Over the successive days and nights, the weather continued to cooperate—for the most part. Artwork hung in banks, stores, churches, restaurants, the library. More than fifty musical and other events—whether at a charge or free—went off as scheduled, most of them attracting audiences. None of them were held on the west side.
When the day of the big Saturday finale arrived, a crowd once again gathered at the tables and the hillside: Once again, a nice day turned into an ideal Ohio evening. There’d been backstage drama—a Blues Traveler member somehow wound up stranded in Columbus, for example—but by show time everything was ready.

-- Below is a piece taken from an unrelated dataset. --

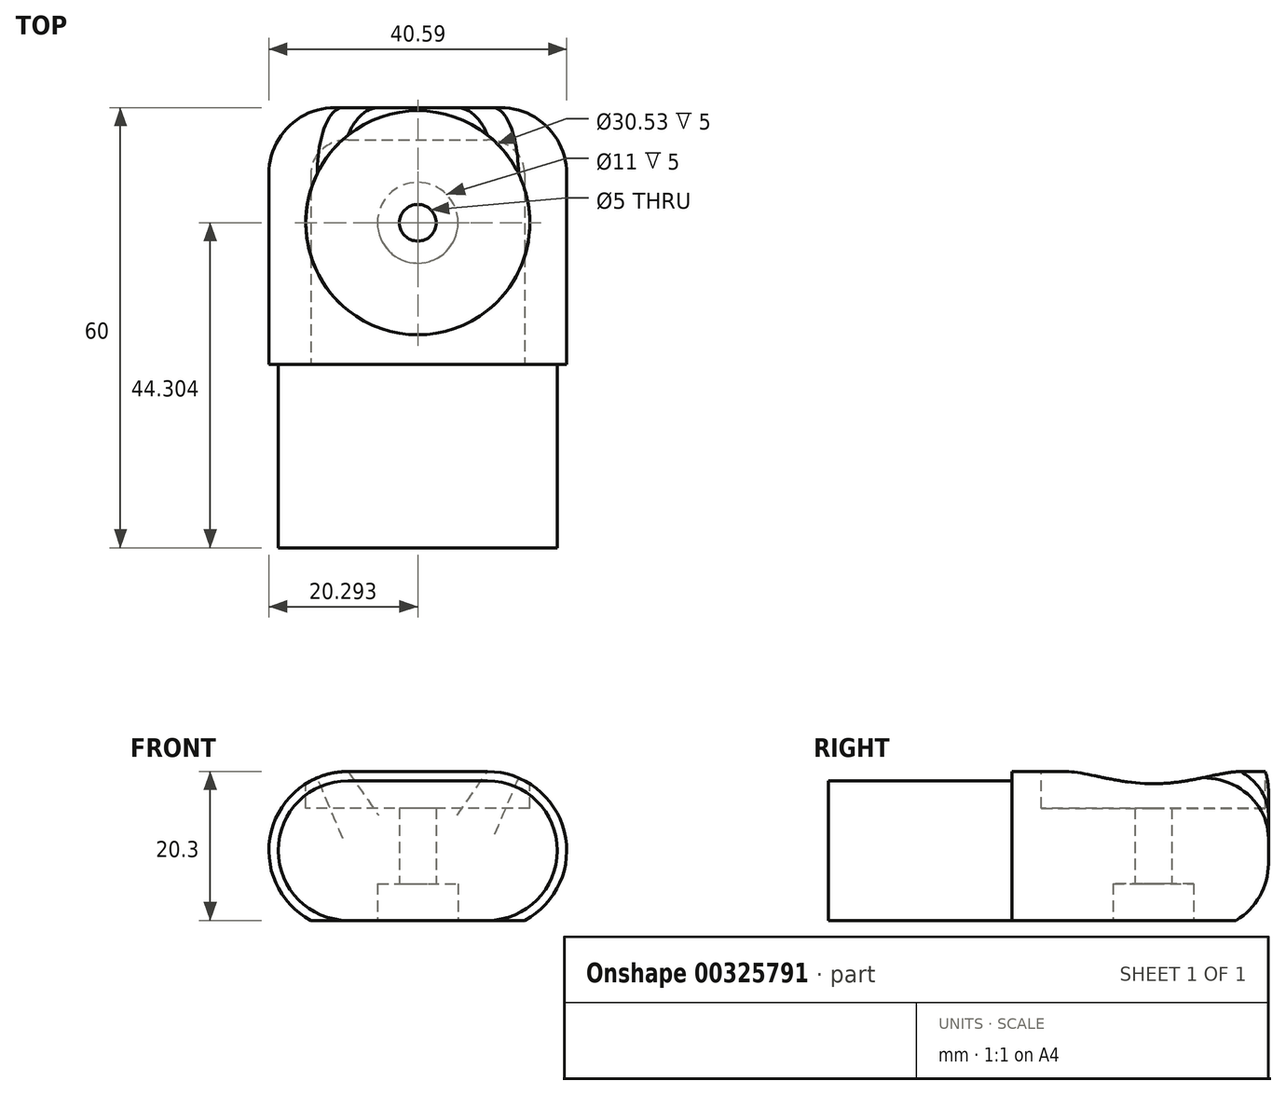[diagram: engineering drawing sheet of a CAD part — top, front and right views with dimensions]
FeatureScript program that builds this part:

Piccolo cleaned himself up, put on a new shirt, and stepped on the stage to introduce Sheldon. The orchestra played Sheldon’s arrangements of Journey, Aerosmith, and Radiohead songs, followed by an intermission.
During the pause, I ran into festival cofounder Eleanor Hood. “Are you happy?” I asked.
“Relieved,” she said. She cried the way people do when pressure is suddenly lifted. She and her friend Barbara Hunzicker had started the festival thirty years before, as if they’d foreseen what the town would face and wanted to manufacture a balm to soothe it. “We really needed this. This is the best night we’ve had in five years or so. Thank this,” she said, pointing at the sky.